Kaybolan Bağlar’ın en önemli önerileri arasında birlik olmanın, ait olduğumuz her şeye değer kazandırmanın ne kadar önemli olduğunu yaşananlar üzerinden bir kez daha anlamış oldum. Tanıklığın getirdiği tecrübe ve kazanım, elbette herkes için aynı sonuçları doğurmaz. Yine de denemek, yönelişin birikimlerle donatılarak çoğaltılması mümkün. Berlin’de, yaşadığı bölgedeki kira artışlarından dolayı kirasını geciktiren, icra memurları gelmeden önce de kendini öldüreceği notunu bırakan ve sonrasında kendisi gibi olan “öteki”lerle bir araya gelerek direnen altmış üç yaşındaki Naciye Cengiz bu çıkarımın en canlı örneği.

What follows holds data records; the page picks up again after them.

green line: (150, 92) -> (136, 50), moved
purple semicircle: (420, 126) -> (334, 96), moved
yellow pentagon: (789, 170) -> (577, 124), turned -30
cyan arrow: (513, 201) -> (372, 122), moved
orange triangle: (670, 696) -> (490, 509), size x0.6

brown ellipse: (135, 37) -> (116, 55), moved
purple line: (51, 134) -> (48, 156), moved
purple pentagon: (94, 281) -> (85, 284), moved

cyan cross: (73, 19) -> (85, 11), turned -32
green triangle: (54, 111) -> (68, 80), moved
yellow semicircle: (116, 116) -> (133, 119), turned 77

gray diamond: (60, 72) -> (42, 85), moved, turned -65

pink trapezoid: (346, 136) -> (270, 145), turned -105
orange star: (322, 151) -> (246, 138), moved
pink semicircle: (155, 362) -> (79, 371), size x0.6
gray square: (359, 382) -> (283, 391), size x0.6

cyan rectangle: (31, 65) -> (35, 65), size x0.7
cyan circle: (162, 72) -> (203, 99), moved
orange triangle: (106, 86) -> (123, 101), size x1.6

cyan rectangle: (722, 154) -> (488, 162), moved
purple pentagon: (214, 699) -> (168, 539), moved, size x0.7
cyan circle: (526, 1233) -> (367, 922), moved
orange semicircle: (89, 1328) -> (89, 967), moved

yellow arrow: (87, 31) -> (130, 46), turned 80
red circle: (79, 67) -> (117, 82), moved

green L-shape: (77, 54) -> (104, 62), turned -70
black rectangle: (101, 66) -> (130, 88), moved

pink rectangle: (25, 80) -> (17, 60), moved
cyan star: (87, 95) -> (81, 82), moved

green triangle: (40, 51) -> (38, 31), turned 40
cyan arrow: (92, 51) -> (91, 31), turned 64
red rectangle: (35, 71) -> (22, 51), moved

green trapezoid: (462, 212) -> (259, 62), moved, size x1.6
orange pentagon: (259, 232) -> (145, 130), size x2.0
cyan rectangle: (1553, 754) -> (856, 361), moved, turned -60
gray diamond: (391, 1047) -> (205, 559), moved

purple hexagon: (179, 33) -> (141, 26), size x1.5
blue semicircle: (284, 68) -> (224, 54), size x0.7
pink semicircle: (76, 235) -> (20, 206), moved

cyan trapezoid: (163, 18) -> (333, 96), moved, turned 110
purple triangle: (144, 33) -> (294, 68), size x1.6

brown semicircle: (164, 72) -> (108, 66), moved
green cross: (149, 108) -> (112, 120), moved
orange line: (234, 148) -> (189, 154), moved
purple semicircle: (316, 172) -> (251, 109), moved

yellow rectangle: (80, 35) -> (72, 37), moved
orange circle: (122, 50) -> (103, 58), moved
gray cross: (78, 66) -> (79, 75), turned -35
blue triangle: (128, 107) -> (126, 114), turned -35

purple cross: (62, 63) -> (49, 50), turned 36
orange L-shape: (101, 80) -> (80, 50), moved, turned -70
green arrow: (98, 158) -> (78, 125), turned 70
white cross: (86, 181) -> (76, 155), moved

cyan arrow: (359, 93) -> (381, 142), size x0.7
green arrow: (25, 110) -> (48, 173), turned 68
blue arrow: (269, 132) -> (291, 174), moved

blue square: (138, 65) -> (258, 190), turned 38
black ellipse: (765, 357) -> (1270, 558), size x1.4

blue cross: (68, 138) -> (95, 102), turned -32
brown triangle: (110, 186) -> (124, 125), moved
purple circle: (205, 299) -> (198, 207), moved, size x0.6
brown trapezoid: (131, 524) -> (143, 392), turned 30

Sürecin sonunda kazanımlar elde eden insanların varlığı da bir diğer başarının mümkün olabileceğinin kanıtı olarak anlatılmış. Yan yana olmak ve mevcut sorunlarla birlikte mücadele etmek, “bizi anlamlı değerlere götüren bir tünel” olabilir.
Kaybettiğimiz değerlere sorular yönelterek özdeki ihtiyacın sorgulanmasını öneren yazar, “kopukluk” üzerinde önemli bir noktada durmuş. İletişim çağının yapay beraberlik kurguları da bu noktaların başında geliyor elbette. Gerçek temasla birlikte mümkün olan paylaşımın gerçekleştirilmesi, “başka türlü bir antidepresan” olarak ifade ediliyor ve yeniden bağ kurmanın önündeki engellerin yıkılmasına olanak sağlanıyor. Başka insanların yaşadığı hayatlar üzerinden tutulan bu ayna, biricik olan yaşamın zamandan bağımsız olmayan dinamiklerini yeniden harekete geçirebileceğimizi gösteriyor. Çünkü bir sonraki aşamada neyin ne olacağını anlamak, anlamlandırmak ve tasarlamak yine insanın kendi ellerinde. Sevgi de bütün bu tasarının hiç de yabana atılmayacak anahtarları arasında yer alıyor. İnsanların elde ettiği kazanımlara bakınca, içinden geçtikleri sıkıntıların hiçbir zaman kolaylıkla aşılabildiğini düşünmedim. Aksine, coğrafya ve kültür farklılıkları üzerinden düşününce her dönem zor ve uzun bir süreç olduğunu hissettim. Johann Hari, bu durumun da çözümsüz olmadığını vurguluyor. Elbette her şeyin kökten çözüleceğine dair işaretler yok kitapta. Geri dönüşler, tekrar edişler mümkün. Ancak harekete geçmek ve yol almak, çoğu zaman tekrar düşüşlerin şiddetinin azalmasında büyük ölçüde rol oynuyor. Doğaya, sevgiye, bir arada olmaya, kolektif bir dayanışmaya vurgu yapan Johann Hari, düşüncelerini şu sözlerle tamamlıyor: “Çok uzun süredir kabilesiz ve bağlantısız yaşıyoruz. Hepimizin eve dönme zamanı geldi.”[2]